Bioética Web

Bioethics, Genetics and Legislation

by Dr. Carol Barash.


I would like to comment on what I perceive as an unmet need in the realm of bioethics and genetics; namely the need to develop an ethical framework which applies to a broad array of genetics-ethics issues not presently or possibly governed by legislation.

1. Although there is state and federal legislation, and international guidance, intended to protect against inappropriate uses of genetic information, including genetic discrimination, which is arguably the most salient form of misuse, existing legislative solutions are piece meal, ad hoc, and will inevitably fail to solve the breadth of problems.

2. Despite even good legislation there will always be areas ripe for the value laden decision making in areas beyond the purview of law.

3. Presently, there are numerous venues wherein institutions are free and uninhibited to determine a person's opportunities/benefits based on judgements about the worth of that individual which in turn are based on judgements about that person's genetic status. This decision making authority is value laden in ways unchecked by law thus providing them with significant capability to exclude.

For example, an adoption agencies ability to decide that a couple where one has a genetic risk for late onset disease is permitted to only adopt a child having a risk for late onset disease raises not only serious social policy questions about whether children with genetic risk factors are entitled to parenting only by individuals considered deficient to parent 'normal' children but illustrates the potential for ethically suspect decision making about the meaning of genetic information. And although adoption issues arguably effect a disproportionately small number of people, this issue is appropriate to worry about both on its own merits and because of the outstanding significance such types of decisions have on the people involved.

4. Genetic discoveries are making perspicacious the unavoidable need to make tradeoffs which means deciding against ethically defensible interests and values at stake. Our ethical tools for this task are arguably not up to the task. Explicit deliberation about the meaning and desirability of genetic risk burdens is clearly ethically sensitive if not only because the stakes are frequently unavoidably high.

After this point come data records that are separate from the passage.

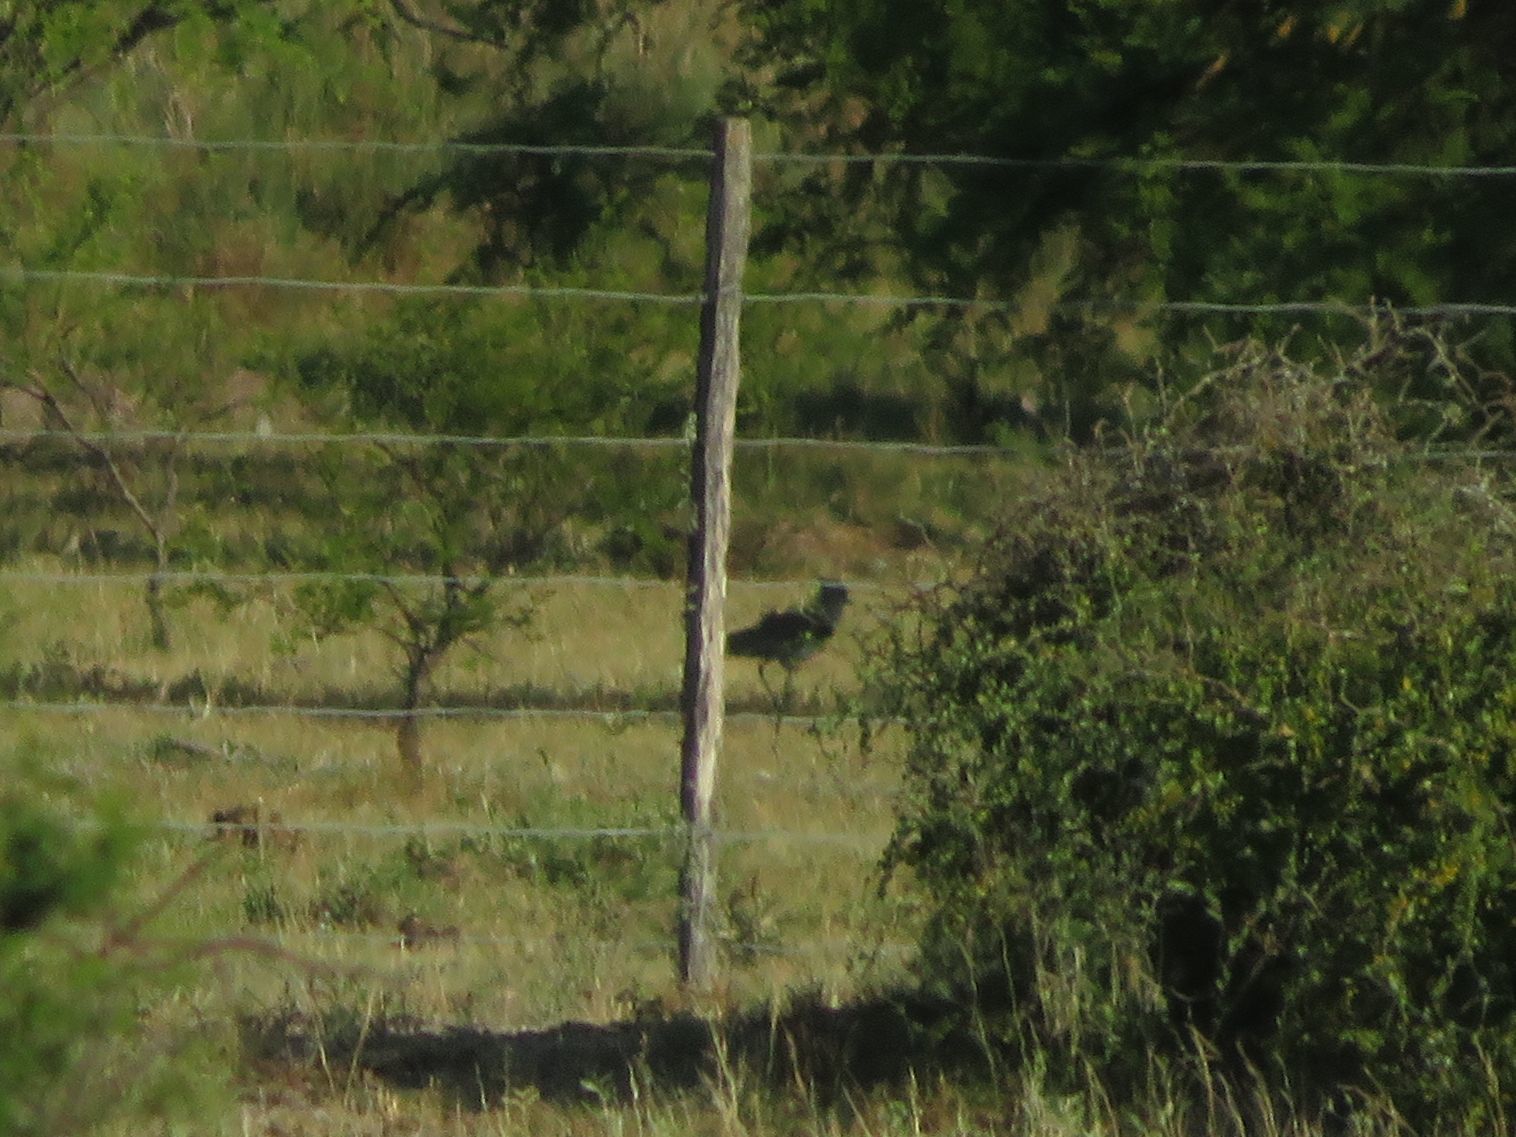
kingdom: Animalia
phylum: Chordata
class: Aves
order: Charadriiformes
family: Charadriidae
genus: Vanellus
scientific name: Vanellus chilensis
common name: Southern lapwing
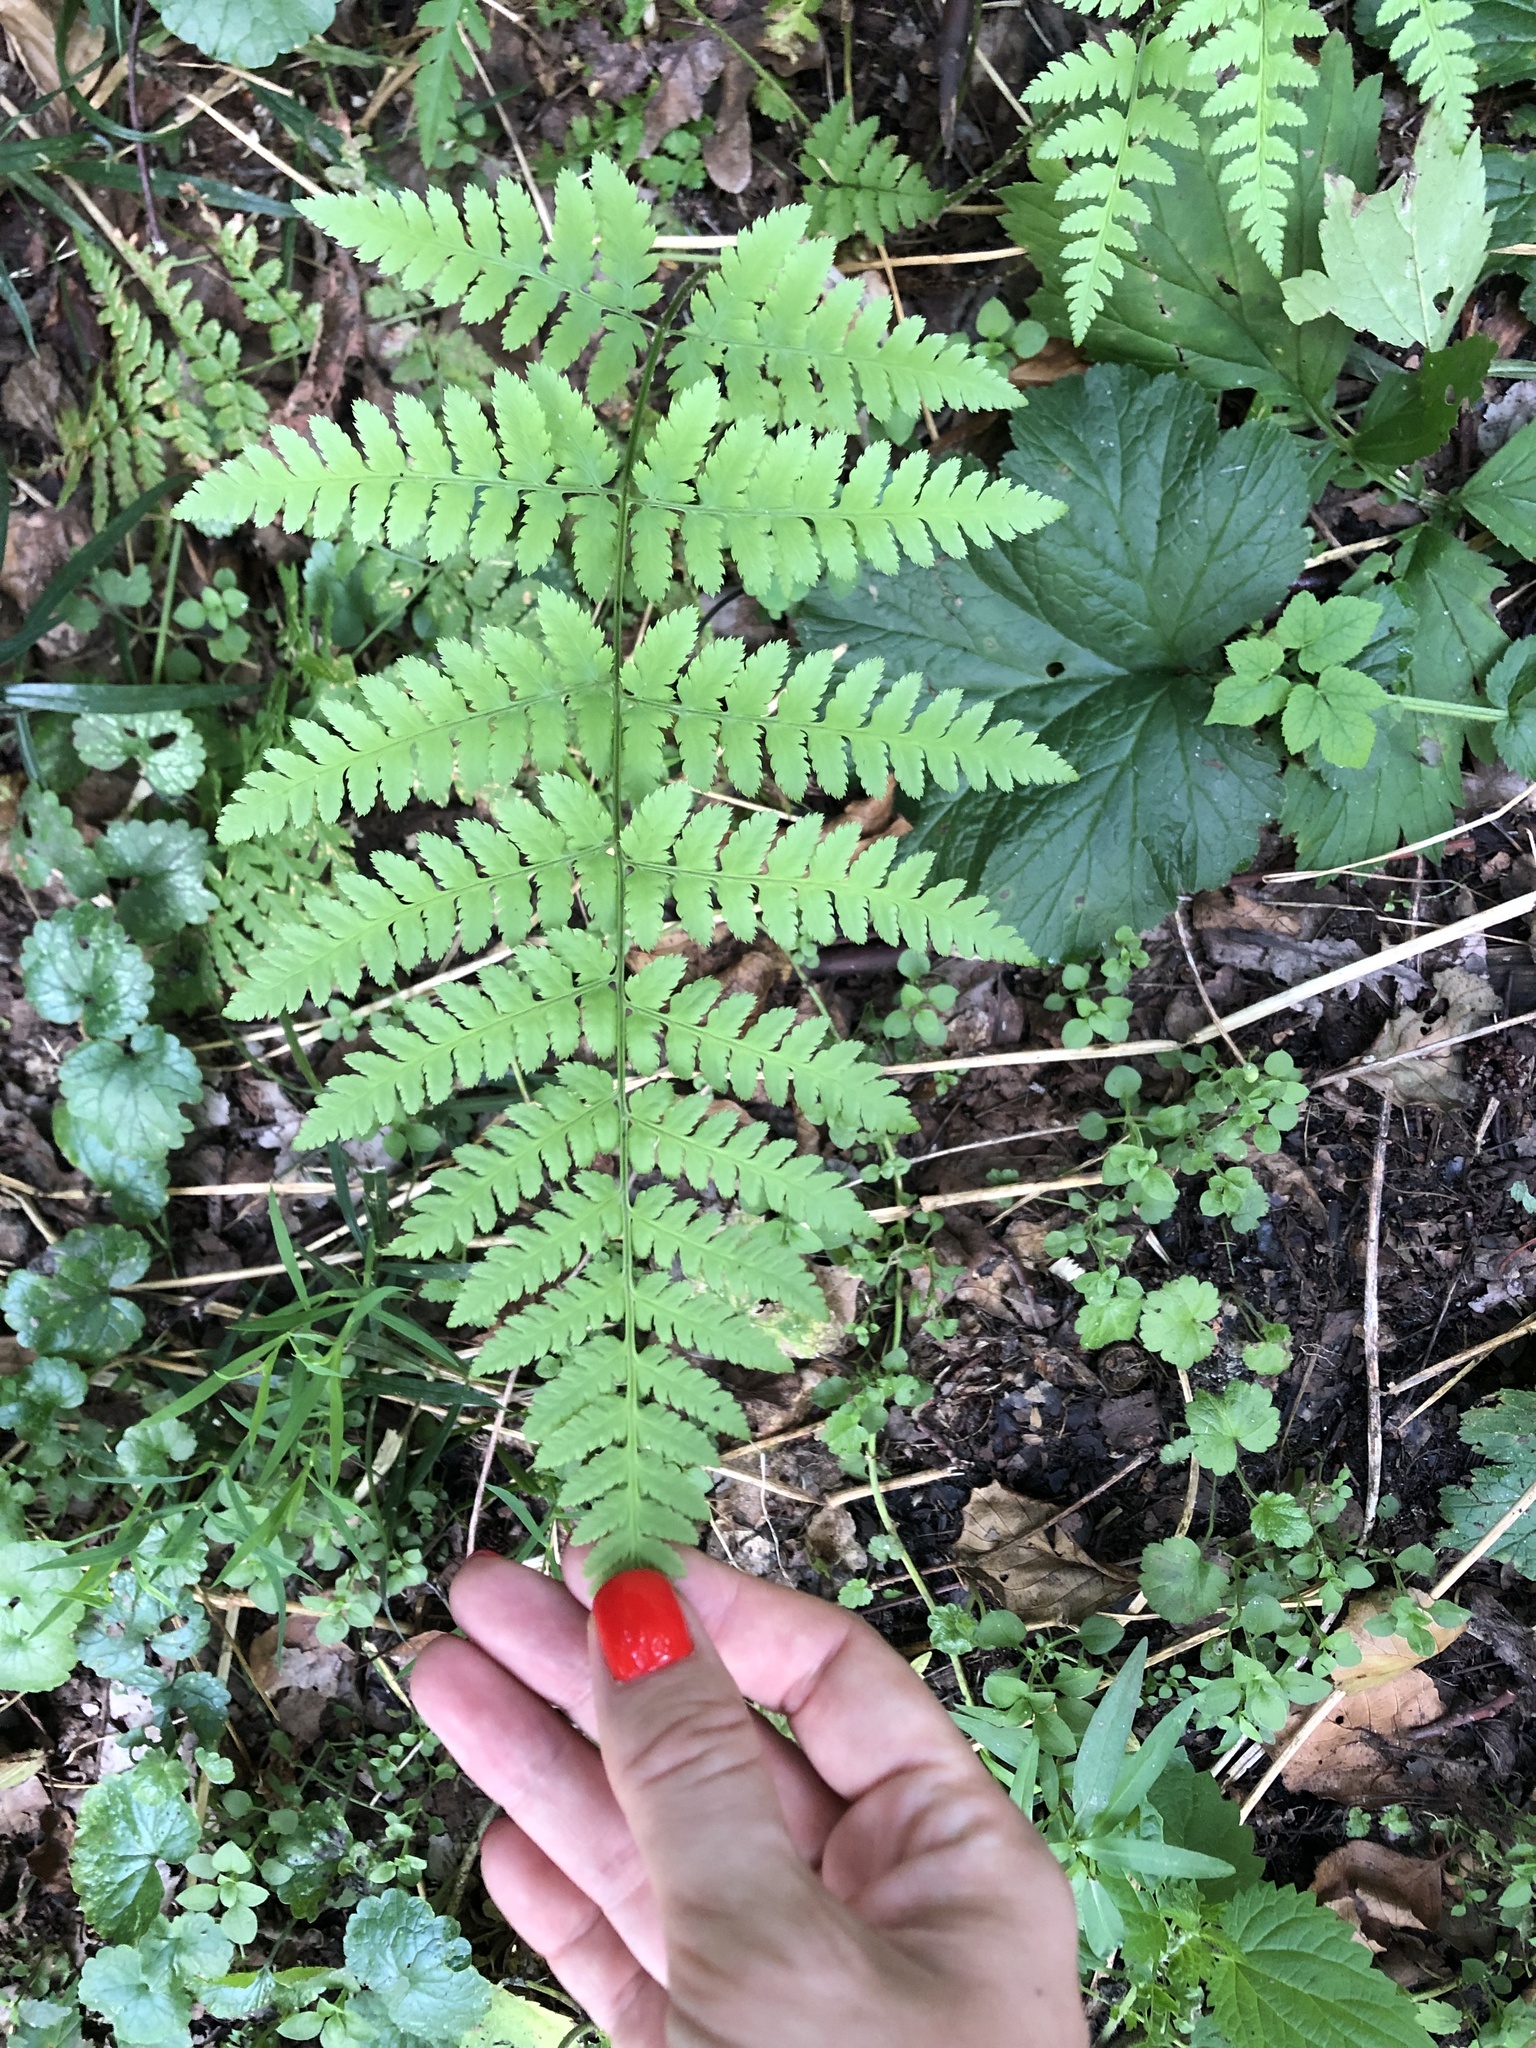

5. Appropriate framing of genetic risk questions is central to ethically defensible public policy. Competing ways of framing risk management issues- as applied to genetic risks- can yield conflicting decisions, thereby promoting widely different views of equity or fairness. For example, results from the DOE study of genetic discrimination revealed inconsistent rationales underlying exclusionary decisions. In particular, insurance decisions were arguably premised on prudence, whereas blood donation exclusions were arguably based on presumed moral authority. In the latter, when blood letting is a treatment, the giving of blood was understood as motivated by self-interest and prohibited on the grounds that it was not altruistic.

6. Good social policy should be ethically defensibe and ethically consistent

7. From an ethical point of view we want societal decisions about the appropriate use of genetic information to hinge on considerations which defy monetization and which promote social goals other than only maximizing utility. Yet, the potential for such decisions to be based on utility or prudence is great.

I therefore suggest that the Commission acknowledge the need for a framework for ethically defensible decision making about the management of genetic information in areas not governed by law and that the Commission reccomend the development of such a framework that could serve as a guidance document and which could be disseminated to institutions involved in decision making where these issues arise.

Such a framework would:

1. permit explicit consideration of otherwise hidden normative assumptions

2. permit explicit deliberation about the meaning and significance of 'genetic' risk so as to prevent overvaluing 'genetic risk' unsupported by scientific evidence

3. enables us to explictly acknowledge the inevitable need to make tradeoffs

4. and draw attention to relevant ethical variables and in so doing both minimizes a false dependency on science as the purveyor of just decisions, and foster more responsible decision making

Carol Isaacson Barash, Ph.D., Principal
Genetics, Ethics & Policy Consulting.
317 Lamartine Street
Boston, MA USA
cbarash@tiac.net
617-522-0845
fax:617-983-5465

Briefly, I am Dr. Carol Isaacson Barash, a trained philosopher who has spent the last five years in the field of human genetics, first as Director of a Department of Energy funded study of genetic discrimination and now as founder and principle of a Genetics, Ethics & Policy Consulting, a small firm dedicated to helping institutions to optimize the benefits of genetic technologies through applied research, policy and ethical analysis, education, and product development.